### EXERCISE REQUIREMENTS
Look through the records below, and copy out every line that holds the string "shift".
(Beginning of ENTRIES PROVIDED)
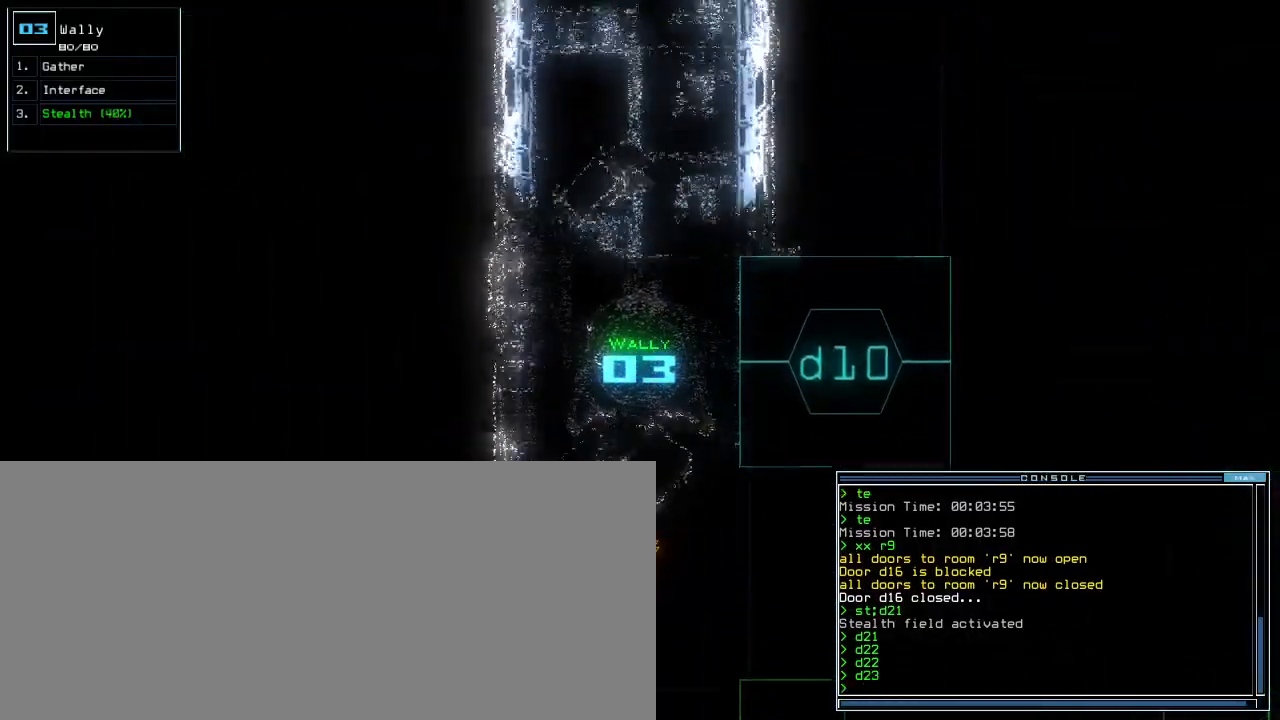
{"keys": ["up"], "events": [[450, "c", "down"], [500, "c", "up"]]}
(End of ENTRIES PROVIDED)
(Beginning of ENTRIES PROVIDED)
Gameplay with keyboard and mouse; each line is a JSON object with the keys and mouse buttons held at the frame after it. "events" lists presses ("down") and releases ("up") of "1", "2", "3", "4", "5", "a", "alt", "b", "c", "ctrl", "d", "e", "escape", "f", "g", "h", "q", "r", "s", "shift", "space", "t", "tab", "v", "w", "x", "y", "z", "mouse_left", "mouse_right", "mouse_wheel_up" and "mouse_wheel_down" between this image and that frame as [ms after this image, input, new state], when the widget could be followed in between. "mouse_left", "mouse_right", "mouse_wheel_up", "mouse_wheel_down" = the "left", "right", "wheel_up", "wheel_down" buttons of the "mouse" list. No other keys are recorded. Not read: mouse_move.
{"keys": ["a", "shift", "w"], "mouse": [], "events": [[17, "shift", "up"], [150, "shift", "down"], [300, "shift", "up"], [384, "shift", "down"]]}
(End of ENTRIES PROVIDED)
### ANSWER SECTION
Gameplay with keyboard and mouse; each line is a JSON object with the keys and mouse buttons held at the frame after it. "events" lists presses ("down") and releases ("up") of "1", "2", "3", "4", "5", "a", "alt", "b", "c", "ctrl", "d", "e", "escape", "f", "g", "h", "q", "r", "s", "shift", "space", "t", "tab", "v", "w", "x", "y", "z", "mouse_left", "mouse_right", "mouse_wheel_up" and "mouse_wheel_down" between this image and that frame as [ms after this image, input, new state], when the widget could be followed in between. "mouse_left", "mouse_right", "mouse_wheel_up", "mouse_wheel_down" = the "left", "right", "wheel_up", "wheel_down" buttons of the "mouse" list. No other keys are recorded. Not read: mouse_move.
{"keys": ["a", "shift", "w"], "mouse": [], "events": [[17, "shift", "up"], [150, "shift", "down"], [300, "shift", "up"], [384, "shift", "down"]]}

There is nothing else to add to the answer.